List(Of Integer) vs. an array (VB.NET 2008)
-
I am a hobbyist programmer, and this may be a newbie question that has been asked before, but I was unsuccessful searching through the forums. I am writing a data analysis program that reads disk files and parses the information. Each file is one "session" and each session contains many "trials". Trials are identified by a number of items (trial length, trial stimulus, etc.) and also holds data which are a bunch of integers. So, I am building a trial class that has a number of properties, but one of those properties will be this array of integers (of unknown number). I'm wondering if I should represent that in the class as a simple array which heavily makes use of ReDim statements as the numbers are read and added to the array, or if I should instead represent them as a List(Of Integer) using the Add method to grow the collection.
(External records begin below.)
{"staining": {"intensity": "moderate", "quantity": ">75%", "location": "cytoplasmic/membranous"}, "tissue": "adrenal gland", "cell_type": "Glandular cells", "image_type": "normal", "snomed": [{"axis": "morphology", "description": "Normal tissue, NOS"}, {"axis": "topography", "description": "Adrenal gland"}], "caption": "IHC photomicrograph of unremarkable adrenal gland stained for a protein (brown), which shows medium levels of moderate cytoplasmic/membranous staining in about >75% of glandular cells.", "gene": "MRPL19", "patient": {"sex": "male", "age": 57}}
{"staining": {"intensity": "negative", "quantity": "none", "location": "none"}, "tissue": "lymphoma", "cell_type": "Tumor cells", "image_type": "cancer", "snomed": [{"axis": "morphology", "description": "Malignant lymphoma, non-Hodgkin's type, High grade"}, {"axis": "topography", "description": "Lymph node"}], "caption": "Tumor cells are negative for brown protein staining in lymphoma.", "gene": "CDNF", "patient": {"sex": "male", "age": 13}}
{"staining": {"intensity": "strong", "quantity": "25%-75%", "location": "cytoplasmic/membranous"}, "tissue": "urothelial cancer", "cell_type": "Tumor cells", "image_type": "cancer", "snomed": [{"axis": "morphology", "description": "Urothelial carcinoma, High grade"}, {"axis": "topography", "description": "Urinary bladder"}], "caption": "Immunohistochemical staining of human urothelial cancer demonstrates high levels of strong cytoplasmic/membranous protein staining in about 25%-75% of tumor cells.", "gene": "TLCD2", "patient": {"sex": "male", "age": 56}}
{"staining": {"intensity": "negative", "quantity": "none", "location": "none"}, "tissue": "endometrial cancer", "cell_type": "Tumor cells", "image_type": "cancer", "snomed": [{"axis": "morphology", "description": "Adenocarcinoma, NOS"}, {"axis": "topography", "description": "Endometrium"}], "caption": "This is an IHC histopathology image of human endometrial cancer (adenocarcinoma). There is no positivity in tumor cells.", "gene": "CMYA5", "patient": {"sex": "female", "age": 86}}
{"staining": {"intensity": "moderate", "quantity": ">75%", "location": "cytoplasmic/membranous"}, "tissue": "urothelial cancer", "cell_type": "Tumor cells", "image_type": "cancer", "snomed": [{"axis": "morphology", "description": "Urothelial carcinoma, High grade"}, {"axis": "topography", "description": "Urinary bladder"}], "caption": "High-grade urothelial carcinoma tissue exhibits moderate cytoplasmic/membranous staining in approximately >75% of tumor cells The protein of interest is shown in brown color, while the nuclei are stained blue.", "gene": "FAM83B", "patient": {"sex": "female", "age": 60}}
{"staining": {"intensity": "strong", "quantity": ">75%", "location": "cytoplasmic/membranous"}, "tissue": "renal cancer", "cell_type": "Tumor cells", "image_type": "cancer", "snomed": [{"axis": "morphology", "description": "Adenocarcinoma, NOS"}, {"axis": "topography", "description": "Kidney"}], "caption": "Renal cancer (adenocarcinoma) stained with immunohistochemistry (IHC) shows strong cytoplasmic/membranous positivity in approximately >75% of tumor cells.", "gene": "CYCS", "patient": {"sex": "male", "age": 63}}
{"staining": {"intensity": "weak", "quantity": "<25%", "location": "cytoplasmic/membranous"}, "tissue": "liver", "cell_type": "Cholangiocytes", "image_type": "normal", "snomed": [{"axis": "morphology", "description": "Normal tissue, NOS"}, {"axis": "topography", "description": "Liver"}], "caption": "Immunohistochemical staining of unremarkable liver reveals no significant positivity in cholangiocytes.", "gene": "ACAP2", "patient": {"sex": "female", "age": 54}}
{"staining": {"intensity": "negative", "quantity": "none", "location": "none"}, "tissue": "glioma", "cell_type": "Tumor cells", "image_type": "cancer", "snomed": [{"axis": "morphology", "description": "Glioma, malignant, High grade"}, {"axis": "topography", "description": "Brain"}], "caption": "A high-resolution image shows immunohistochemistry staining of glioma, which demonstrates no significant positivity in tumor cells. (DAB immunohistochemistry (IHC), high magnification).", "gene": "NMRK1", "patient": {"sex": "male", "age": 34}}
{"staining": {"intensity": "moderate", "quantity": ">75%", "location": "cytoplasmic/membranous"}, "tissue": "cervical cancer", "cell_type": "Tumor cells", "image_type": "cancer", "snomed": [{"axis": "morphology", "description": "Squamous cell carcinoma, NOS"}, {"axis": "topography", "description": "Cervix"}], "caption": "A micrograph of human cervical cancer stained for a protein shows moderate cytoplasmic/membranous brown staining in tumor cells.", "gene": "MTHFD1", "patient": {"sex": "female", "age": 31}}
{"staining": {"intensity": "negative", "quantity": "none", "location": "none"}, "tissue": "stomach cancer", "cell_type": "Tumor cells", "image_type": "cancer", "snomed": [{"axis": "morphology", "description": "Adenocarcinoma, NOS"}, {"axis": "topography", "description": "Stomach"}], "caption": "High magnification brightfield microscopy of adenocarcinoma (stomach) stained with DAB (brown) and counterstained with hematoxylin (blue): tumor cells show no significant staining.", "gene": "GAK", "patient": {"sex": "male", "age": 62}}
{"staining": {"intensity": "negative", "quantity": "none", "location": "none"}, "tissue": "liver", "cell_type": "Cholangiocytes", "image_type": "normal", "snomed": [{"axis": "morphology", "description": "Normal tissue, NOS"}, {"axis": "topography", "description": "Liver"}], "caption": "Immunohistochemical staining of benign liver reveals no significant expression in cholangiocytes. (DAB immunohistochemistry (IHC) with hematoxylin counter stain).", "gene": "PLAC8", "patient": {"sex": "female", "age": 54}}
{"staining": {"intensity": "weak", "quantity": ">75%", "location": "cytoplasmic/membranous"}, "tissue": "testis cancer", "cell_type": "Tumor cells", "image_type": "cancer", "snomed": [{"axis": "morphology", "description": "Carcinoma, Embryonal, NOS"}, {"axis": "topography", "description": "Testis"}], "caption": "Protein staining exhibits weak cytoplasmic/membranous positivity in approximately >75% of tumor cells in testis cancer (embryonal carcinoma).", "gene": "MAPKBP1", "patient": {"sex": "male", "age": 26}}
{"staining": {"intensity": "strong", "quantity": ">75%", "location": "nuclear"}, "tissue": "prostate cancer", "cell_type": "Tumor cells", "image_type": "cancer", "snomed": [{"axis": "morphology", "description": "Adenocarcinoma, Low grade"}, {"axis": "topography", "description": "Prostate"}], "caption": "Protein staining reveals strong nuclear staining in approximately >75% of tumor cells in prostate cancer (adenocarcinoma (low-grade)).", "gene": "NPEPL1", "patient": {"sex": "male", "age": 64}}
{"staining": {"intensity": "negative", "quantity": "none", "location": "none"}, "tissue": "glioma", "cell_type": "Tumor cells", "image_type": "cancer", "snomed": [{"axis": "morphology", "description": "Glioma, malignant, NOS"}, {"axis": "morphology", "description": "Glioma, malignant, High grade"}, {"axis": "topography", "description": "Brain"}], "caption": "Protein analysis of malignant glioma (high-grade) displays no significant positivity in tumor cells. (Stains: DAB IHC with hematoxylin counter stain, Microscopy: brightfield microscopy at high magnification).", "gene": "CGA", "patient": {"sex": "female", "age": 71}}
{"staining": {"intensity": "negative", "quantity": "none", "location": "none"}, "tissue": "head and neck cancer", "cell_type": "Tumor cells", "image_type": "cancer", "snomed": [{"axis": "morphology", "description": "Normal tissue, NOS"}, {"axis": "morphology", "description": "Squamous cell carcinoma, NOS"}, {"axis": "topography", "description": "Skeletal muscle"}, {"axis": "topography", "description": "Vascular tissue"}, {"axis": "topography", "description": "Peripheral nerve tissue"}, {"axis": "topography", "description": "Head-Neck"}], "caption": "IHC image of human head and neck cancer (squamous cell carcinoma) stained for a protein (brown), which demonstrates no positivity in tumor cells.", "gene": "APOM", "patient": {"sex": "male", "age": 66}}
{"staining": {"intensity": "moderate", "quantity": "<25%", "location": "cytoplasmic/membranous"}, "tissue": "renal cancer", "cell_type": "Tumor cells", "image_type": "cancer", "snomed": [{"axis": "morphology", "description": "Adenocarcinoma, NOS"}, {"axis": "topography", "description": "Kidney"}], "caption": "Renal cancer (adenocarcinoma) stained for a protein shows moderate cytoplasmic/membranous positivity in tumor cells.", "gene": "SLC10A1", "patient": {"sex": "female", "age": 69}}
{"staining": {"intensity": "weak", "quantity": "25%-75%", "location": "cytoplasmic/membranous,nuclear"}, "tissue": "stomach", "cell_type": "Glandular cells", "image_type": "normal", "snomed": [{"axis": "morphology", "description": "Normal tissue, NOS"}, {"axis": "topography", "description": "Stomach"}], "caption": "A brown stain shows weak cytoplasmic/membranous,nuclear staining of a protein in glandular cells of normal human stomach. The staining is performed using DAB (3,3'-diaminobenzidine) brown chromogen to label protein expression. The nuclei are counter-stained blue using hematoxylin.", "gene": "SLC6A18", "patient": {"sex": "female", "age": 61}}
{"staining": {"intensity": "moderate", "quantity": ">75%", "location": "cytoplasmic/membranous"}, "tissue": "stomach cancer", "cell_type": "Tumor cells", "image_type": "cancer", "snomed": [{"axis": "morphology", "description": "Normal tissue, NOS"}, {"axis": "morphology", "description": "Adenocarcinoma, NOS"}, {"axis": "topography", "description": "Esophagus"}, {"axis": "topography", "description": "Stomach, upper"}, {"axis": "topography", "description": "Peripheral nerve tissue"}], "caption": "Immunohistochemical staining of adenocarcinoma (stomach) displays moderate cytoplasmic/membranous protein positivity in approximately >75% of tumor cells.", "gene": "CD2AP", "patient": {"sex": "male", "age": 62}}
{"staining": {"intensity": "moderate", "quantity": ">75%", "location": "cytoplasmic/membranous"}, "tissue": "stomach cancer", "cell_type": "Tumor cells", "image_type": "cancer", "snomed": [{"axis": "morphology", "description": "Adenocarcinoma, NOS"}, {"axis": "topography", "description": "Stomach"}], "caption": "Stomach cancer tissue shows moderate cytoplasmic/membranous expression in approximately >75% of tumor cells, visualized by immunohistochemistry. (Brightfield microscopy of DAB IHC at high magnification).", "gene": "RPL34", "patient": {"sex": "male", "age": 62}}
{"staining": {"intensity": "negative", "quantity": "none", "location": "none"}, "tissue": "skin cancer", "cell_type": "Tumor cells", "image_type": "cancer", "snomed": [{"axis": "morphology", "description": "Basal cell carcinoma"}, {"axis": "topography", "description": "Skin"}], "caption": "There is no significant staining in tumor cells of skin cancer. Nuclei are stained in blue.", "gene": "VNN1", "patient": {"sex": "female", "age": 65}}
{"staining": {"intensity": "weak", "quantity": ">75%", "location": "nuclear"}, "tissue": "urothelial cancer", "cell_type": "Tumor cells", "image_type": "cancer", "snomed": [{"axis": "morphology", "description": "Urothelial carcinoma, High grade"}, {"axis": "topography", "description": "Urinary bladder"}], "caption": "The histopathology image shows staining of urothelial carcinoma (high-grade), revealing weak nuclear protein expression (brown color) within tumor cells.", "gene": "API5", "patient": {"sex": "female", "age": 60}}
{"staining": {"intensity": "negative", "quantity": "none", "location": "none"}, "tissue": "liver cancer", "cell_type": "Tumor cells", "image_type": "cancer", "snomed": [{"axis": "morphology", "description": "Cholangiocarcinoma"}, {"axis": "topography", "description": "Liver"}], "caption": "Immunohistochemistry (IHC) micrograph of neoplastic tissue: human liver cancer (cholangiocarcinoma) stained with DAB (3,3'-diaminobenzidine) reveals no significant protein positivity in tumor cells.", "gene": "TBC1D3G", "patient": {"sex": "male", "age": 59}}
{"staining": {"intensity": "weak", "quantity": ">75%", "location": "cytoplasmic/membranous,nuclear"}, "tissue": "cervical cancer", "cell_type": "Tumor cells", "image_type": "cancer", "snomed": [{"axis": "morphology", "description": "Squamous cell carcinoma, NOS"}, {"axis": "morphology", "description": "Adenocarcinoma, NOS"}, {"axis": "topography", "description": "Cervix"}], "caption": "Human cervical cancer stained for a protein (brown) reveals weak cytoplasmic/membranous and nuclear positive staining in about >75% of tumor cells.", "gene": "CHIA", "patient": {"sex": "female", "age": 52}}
This is a philosophical question, not a coding question. I'm sure I will be able to code it either way. What I don't know is whether one or the other is preferable considering performance or other issues. I understand that using a collection would be a bad idea because of boxing/unboxing issues, but I was given to believe List(Of T) does not suffer this penalty. If List(Of Integer) is preferable, would you go on to say that one should always use generics and that arrays of values are always less preferable? Or perhaps a List(Of Integer) and an array of integers are the same under the hood? Thanks.
-
I am a hobbyist programmer, and this may be a newbie question that has been asked before, but I was unsuccessful searching through the forums. I am writing a data analysis program that reads disk files and parses the information. Each file is one "session" and each session contains many "trials". Trials are identified by a number of items (trial length, trial stimulus, etc.) and also holds data which are a bunch of integers. So, I am building a trial class that has a number of properties, but one of those properties will be this array of integers (of unknown number). I'm wondering if I should represent that in the class as a simple array which heavily makes use of ReDim statements as the numbers are read and added to the array, or if I should instead represent them as a List(Of Integer) using the Add method to grow the collection. This is a philosophical question, not a coding question. I'm sure I will be able to code it either way. What I don't know is whether one or the other is preferable considering performance or other issues. I understand that using a collection would be a bad idea because of boxing/unboxing issues, but I was given to believe List(Of T) does not suffer this penalty. If List(Of Integer) is preferable, would you go on to say that one should always use generics and that arrays of values are always less preferable? Or perhaps a List(Of Integer) and an array of integers are the same under the hood? Thanks.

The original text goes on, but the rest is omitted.